Я заканчиваю говорить и оглядываю себя. Один только взгляд на мое тело заставляет меня содрогаться от отвращения. Оливия убила мою мать. Пыталась убить меня. И я ношу шрамы, подтверждающие это.

– Она думала, что и меня убила в том пожаре, – бормочу я. – Понятия не имею, почему я не умерла. Может быть, мама смогла как-то вытащить меня, или, может, кто-то нашел меня среди обломков и сохранил это в тайне. А потом я оказалась в приюте, где меня удочерила Мисти.

После того, как я произношу это вслух, сердце будто разрывается на части. Тяжесть этого горя, этой боли, давит на меня, словно бетонная плита. Я качаю головой, стискиваю челюсти и крепче обхватываю себя руками, защищаясь от всех аргументов, которые, я знаю, попытаются привести парни.

– Я не могу допустить, чтобы это случилось с вами, – говорю я. – Не могу позволить ей добраться до вас. Не могу потерять и вас тоже. Она уже отняла у меня семью, и я не… Пожалуйста. Прошу, не делайте этого.

Пульс бешено скачет в груди, и я смотрю на парней, пытаясь заставить их понять, насколько это важно. Я знаю, они могут быть импульсивными и безрассудными, знаю, что они привыкли к опасности, но это слишком важно. Если они пострадают, если Оливия убьет их или отправит в тюрьму, я не знаю, смогу ли пережить это.

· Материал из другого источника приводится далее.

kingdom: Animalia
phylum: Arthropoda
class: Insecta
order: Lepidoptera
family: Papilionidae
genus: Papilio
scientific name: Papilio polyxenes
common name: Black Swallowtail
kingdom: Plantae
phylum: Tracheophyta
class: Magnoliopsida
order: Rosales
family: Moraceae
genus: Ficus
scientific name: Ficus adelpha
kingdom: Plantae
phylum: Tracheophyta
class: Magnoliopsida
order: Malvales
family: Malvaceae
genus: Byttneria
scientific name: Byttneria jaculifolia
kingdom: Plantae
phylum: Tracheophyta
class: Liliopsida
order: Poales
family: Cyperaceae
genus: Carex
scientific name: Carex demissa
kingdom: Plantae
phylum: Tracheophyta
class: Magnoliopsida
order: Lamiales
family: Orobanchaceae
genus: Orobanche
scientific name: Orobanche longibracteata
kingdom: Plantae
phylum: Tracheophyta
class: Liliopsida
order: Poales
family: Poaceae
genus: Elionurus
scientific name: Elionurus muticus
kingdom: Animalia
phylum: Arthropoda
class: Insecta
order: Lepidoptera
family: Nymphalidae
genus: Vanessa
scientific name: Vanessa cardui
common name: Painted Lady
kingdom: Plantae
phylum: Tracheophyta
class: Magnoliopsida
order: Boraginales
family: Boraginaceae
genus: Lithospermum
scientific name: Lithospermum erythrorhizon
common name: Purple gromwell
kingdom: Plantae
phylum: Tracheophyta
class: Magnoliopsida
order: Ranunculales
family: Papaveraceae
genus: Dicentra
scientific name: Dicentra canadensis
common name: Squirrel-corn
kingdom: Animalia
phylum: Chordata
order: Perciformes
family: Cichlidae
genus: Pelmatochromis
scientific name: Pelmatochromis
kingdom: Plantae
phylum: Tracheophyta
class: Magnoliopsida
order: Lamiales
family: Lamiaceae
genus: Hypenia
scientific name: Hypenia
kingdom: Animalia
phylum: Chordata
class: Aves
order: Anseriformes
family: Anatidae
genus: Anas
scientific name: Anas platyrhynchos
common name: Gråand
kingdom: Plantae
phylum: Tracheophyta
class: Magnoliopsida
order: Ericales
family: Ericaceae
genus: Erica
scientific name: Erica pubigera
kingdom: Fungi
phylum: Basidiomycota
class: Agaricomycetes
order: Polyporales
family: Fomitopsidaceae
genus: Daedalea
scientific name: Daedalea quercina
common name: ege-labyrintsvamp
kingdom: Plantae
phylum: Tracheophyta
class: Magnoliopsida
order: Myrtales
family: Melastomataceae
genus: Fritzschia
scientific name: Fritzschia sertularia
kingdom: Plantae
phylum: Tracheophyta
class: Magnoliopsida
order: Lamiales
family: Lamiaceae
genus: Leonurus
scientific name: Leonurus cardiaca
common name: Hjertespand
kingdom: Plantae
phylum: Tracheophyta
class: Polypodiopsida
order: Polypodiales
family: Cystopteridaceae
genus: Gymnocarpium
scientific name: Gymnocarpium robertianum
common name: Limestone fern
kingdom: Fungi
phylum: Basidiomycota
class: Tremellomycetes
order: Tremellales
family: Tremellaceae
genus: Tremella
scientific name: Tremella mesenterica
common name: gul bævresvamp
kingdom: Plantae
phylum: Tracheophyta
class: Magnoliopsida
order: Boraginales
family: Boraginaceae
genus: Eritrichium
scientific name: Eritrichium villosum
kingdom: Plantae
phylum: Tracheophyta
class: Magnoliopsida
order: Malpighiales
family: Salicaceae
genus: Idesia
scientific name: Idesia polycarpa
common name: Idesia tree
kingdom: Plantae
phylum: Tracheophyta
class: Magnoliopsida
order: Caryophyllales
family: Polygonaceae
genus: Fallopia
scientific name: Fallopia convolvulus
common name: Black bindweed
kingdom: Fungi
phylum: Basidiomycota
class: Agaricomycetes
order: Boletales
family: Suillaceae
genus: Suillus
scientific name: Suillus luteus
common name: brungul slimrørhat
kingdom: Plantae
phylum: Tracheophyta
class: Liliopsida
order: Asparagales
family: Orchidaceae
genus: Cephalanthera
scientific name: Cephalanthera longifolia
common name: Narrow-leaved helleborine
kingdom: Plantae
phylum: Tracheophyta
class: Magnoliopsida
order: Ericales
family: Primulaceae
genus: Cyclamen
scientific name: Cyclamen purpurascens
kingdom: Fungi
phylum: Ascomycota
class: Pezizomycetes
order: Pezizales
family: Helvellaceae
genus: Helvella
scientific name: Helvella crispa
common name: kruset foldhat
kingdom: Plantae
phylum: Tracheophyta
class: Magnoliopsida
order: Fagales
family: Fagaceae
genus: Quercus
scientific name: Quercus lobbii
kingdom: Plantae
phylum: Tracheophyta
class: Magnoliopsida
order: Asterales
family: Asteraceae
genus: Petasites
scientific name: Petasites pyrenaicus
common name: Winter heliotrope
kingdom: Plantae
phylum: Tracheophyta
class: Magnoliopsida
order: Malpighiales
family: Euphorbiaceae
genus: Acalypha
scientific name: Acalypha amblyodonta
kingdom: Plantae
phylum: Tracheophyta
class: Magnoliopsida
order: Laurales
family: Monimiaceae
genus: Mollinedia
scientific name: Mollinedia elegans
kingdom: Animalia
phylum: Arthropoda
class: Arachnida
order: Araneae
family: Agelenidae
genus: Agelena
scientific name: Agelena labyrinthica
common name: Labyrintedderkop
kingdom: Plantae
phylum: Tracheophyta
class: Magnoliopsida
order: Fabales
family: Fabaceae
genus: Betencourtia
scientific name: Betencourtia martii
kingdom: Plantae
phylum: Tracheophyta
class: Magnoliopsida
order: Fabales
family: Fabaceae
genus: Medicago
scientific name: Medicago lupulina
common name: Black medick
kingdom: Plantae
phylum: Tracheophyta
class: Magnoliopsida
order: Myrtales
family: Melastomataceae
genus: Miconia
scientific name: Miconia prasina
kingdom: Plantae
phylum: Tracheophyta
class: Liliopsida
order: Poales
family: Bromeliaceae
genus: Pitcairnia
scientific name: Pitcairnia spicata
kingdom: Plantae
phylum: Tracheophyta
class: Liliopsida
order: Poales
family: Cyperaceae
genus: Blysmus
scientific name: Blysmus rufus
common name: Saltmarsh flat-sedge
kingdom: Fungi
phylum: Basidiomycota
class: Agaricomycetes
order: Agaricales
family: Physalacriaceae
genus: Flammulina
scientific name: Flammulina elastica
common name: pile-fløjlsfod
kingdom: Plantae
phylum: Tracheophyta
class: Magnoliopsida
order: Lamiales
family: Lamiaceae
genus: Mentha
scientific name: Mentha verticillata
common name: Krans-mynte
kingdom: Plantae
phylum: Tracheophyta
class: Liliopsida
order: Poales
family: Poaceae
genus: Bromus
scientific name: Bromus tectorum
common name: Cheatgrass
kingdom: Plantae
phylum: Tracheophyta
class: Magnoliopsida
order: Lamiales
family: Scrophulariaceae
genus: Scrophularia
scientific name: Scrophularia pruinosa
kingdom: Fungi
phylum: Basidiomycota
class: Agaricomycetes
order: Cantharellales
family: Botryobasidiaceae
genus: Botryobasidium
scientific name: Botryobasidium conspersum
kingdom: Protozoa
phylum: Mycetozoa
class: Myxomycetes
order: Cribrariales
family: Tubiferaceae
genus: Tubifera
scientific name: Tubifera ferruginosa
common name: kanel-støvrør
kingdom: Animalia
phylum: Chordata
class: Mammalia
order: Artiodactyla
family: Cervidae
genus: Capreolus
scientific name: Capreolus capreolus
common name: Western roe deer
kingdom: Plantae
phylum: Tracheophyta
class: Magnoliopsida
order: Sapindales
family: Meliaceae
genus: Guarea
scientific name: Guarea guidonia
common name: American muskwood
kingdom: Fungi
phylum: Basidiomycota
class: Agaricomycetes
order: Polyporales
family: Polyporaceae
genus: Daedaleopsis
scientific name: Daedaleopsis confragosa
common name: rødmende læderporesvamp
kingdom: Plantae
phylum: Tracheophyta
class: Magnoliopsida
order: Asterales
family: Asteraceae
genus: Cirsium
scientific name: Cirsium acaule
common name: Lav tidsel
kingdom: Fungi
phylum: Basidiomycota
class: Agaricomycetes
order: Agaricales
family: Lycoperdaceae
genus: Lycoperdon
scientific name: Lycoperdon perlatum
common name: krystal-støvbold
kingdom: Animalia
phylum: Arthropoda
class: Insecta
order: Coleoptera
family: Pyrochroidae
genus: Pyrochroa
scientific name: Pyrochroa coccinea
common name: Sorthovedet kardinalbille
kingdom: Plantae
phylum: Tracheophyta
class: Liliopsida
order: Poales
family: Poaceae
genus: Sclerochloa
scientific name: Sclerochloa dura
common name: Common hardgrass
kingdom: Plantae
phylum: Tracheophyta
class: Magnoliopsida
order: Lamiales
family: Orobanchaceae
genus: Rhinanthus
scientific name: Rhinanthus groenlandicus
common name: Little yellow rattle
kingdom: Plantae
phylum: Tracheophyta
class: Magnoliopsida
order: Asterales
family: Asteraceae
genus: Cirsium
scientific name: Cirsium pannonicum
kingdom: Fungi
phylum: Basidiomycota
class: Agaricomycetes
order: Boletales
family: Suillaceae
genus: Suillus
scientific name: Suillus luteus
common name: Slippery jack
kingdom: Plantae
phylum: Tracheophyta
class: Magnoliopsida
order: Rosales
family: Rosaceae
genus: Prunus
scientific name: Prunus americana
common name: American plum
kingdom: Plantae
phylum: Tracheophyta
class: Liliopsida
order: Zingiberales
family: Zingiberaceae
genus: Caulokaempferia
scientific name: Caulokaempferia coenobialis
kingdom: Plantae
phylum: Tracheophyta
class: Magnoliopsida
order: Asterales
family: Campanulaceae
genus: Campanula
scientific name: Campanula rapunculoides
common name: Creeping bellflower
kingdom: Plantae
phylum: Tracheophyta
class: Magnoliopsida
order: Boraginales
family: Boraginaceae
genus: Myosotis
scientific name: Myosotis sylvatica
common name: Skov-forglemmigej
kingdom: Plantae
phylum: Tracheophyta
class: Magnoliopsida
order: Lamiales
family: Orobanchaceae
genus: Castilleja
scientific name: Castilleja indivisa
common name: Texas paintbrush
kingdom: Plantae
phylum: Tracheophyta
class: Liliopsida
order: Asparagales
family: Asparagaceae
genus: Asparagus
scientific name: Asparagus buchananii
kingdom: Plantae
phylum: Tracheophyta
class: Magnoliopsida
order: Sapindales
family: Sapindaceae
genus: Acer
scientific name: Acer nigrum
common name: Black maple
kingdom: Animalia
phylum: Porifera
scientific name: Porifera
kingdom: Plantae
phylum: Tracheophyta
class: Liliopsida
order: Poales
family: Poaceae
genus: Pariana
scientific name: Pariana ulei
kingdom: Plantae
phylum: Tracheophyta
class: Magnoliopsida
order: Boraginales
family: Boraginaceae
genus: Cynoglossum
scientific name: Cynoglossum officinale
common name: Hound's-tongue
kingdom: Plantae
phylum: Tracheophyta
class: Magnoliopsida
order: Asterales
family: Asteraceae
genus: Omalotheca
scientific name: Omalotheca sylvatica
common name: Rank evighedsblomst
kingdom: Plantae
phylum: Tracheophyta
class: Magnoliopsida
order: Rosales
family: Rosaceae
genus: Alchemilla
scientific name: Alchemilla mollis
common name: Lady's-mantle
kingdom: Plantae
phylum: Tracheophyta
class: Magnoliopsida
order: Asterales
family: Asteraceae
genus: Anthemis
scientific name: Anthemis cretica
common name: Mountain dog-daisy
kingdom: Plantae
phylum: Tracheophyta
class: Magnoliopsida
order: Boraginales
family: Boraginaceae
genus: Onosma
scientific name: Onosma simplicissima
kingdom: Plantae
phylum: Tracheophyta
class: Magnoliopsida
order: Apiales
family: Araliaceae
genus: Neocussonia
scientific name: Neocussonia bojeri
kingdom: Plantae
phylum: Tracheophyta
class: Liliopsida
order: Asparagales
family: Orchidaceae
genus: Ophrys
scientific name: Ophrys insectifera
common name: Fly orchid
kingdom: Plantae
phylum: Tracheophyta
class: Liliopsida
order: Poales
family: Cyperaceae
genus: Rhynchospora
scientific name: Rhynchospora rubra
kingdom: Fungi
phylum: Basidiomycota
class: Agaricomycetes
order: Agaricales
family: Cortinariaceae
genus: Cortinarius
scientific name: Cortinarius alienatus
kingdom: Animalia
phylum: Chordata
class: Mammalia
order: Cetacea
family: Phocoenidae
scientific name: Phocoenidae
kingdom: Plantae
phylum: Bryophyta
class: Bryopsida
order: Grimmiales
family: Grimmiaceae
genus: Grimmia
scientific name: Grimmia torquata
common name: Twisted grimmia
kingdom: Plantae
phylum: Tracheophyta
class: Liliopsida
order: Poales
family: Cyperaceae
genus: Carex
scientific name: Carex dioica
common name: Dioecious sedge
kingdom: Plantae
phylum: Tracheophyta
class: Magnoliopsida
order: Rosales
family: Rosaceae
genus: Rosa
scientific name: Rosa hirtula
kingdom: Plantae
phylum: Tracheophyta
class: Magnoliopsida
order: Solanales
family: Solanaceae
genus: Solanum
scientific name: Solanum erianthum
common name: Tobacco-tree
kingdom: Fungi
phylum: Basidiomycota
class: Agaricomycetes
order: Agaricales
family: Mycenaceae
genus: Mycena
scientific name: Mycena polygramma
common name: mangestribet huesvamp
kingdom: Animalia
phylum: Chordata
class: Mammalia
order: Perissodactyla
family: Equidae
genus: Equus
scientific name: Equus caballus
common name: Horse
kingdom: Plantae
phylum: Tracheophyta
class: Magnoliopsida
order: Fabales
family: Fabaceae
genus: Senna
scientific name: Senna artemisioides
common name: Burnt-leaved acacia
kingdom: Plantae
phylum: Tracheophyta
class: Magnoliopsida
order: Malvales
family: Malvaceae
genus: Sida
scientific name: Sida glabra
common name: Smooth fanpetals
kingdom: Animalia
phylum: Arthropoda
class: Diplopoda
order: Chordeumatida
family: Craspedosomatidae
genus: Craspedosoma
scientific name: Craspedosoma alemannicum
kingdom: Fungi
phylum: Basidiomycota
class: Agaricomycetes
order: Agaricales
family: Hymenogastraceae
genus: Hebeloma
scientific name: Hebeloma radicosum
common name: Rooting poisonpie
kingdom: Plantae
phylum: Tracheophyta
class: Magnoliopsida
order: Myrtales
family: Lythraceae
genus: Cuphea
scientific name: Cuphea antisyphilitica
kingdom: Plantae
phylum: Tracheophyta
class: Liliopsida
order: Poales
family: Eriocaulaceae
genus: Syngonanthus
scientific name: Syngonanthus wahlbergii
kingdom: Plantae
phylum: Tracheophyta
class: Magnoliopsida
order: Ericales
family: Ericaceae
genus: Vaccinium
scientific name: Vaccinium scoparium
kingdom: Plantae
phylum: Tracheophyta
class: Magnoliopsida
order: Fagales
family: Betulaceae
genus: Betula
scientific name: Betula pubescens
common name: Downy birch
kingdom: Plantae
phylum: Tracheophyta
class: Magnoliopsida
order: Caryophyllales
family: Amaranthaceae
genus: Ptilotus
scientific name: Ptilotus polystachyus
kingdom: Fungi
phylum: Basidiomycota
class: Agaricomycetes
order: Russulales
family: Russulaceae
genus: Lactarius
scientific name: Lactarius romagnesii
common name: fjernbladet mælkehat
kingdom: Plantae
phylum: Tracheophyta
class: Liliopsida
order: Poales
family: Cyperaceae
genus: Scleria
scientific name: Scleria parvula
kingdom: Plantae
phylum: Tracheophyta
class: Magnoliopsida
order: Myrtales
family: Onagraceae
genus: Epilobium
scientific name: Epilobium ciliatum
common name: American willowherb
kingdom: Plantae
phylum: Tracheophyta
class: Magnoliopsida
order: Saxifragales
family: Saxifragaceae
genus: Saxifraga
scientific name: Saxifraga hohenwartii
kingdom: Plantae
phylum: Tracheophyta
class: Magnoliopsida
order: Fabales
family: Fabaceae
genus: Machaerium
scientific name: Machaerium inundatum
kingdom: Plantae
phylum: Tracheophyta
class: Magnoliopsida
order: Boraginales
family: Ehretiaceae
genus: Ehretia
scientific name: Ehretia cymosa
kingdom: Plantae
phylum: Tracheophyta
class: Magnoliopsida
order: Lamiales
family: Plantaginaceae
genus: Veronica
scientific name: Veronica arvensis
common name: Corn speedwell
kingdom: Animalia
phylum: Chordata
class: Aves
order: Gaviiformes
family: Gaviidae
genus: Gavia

Братья Воронины уставились на меня, выражение их лиц так схоже, несмотря на различия в чертах. Взгляды напряженные, но, по крайней мере, я могу сказать, что они слушают меня. Понимают, насколько для меня это серьезно.

Молчание затягивается, а затем Мэлис делает шаг вперед. Он тянется ко мне, и я почти ожидаю, что он снова попытается потащить меня к двери. Но вместо этого он заключает меня в объятия, его сильные руки обхватывают меня, крепко прижимая к себе.

Мэлис держит меня крепко, и как же это хорошо, в разы лучше моих тщетных попыток поддержать саму себя. Я сразу же растворяюсь в нем, цепляясь за его футболку. Он такой сильный и уверенный, и от него, как всегда, приятно пахнет кожей, специями и каким-то дымом.

– Все хорошо, – хрипло бормочет он, проводя рукой по моей спине и целуя в макушку. – Все хорошо.

Он произносит только эти два коротких слова, но этого достаточно. Я не выдерживаю и рыдаю у него на груди. Стресс, гнев и ужас прошедшего дня берут надо мной верх, и я плачу, пока у меня не пересыхает в горле.

Рэнсом и Виктор подходят поближе, а Мэлис просто продолжает обнимать меня, сильный, молчаливый и такой надежный.

4. Мэлис

С тех пор, как я впервые встретил Уиллоу, я несколько раз менял свое мнение о ней.

Сначала я думал, что она была каким-то хрупким созданием, оказавшимся не в том месте, не в то время и обреченным расплачиваться за это. Это была не моя проблема, и я был готов сделать все, что должен, чтобы защитить своих братьев.

Потом я понял, что она сильнее, чем мне казалось, и эта сила стала чертовски опьяняющей, притягивающей меня к ней, как мотылька к огню, неоспоримой.

И теперь, пока она в моих объятиях, я чувствую, что она смесь этих двух качеств. Хрупкая, плачущая у меня на плече девочка, и в то же время сильная женщина, готовая противостоять мне и моим братьям, лишь бы защитить нас.